The research sample consisted of 18 adult volunteer subjects who were either permanent residents or citizens of the United States, who were of Chinese descent. Subjects had to be in therapy for no less than 5 visits. Participants were from all over the United States.
Following a pilot study to test the feasibility of such a research study, the applicability of the demographic questionnaire and the interview questions, a qualitative in-depth interview was conducted to generate sufficient data on the perception of the process in therapy. All interviews were audio-taped for coding purposes and assessment reliability. Content analyses were made from the interview for recurring themes and commonalities in the areas on the length of treatment, experience in therapy, and expectation of treatment outcomes.
This study revealed that Chinese clients do seek therapy when they have problems and that the length of treatment was not a primary concern for them.

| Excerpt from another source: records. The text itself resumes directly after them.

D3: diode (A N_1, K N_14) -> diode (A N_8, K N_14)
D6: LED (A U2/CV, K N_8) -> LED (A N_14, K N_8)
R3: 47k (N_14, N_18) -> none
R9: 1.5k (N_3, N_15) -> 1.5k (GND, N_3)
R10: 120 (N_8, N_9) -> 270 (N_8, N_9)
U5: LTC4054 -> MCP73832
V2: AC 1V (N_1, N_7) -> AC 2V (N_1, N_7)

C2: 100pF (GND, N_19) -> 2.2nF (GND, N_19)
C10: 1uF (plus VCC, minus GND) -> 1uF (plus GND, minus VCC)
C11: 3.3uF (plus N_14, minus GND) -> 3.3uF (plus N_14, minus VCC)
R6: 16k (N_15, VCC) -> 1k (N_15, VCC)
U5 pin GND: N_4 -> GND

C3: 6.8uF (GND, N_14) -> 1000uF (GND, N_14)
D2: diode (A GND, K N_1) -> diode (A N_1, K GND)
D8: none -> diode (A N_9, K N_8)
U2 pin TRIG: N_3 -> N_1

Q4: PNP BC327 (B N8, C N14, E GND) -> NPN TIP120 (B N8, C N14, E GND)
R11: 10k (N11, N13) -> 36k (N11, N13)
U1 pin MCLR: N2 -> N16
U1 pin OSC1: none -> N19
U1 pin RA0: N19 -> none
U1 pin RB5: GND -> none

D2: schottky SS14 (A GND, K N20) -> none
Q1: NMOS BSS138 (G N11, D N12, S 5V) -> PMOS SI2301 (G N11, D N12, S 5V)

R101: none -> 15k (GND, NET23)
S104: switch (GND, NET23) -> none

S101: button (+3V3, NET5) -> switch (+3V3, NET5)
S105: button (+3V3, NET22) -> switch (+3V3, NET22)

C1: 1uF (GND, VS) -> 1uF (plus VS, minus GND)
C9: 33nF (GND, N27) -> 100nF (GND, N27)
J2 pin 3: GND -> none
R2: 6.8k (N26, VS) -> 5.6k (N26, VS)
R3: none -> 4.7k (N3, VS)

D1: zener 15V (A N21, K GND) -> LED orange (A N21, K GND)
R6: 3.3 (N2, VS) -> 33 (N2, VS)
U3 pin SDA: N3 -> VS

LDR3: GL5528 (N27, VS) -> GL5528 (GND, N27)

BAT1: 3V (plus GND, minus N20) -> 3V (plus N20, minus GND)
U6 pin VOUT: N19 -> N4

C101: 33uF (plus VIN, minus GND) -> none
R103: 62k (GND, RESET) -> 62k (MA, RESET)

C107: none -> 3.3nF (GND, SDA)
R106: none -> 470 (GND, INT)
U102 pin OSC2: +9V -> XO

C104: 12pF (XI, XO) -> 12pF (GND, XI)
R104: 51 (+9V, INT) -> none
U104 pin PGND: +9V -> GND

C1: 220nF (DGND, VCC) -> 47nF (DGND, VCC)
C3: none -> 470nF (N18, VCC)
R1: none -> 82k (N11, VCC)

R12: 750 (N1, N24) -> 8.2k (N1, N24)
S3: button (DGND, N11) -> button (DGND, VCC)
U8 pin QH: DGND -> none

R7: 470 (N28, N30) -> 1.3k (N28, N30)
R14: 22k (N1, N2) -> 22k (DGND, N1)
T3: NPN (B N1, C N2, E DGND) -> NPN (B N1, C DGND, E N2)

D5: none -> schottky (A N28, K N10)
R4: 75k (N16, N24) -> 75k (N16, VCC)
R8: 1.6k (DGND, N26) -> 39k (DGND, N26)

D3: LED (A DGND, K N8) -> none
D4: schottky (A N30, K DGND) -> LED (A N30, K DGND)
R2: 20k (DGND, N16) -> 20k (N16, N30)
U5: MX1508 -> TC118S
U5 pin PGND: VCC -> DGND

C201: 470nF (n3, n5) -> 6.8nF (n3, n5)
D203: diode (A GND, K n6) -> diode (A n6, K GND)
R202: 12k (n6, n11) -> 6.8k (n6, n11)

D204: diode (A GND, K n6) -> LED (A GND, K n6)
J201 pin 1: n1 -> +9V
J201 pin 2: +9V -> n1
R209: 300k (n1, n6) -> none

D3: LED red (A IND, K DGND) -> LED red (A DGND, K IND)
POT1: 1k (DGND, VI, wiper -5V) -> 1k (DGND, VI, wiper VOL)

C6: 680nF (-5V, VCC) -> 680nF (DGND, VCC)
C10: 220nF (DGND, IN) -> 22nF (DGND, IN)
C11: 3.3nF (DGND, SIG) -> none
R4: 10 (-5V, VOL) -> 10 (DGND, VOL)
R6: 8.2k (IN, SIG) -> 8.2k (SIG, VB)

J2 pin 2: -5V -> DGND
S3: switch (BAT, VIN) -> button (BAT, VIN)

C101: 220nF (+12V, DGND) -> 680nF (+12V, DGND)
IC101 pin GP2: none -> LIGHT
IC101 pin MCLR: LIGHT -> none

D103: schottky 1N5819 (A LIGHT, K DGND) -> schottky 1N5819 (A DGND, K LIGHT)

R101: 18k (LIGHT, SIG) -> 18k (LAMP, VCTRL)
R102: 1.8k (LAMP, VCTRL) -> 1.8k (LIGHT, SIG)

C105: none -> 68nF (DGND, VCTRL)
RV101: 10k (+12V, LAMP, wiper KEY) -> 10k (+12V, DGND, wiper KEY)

Second, individual and family therapy seemed to have more appeal than group therapy. Third, they experienced therapy as helpful and pleasant. Most would like to come back to therapy or would recommend therapy to peers. Fourth, there is a definite need for therapists to understand the Chinese culture and communicate in Chinese language.
This study recommends that those who plan to work with this ethnic group need to understand their cultural backgrounds and current concerns in this country. Future study is needed to look at the intervention methods that are most effective for this population.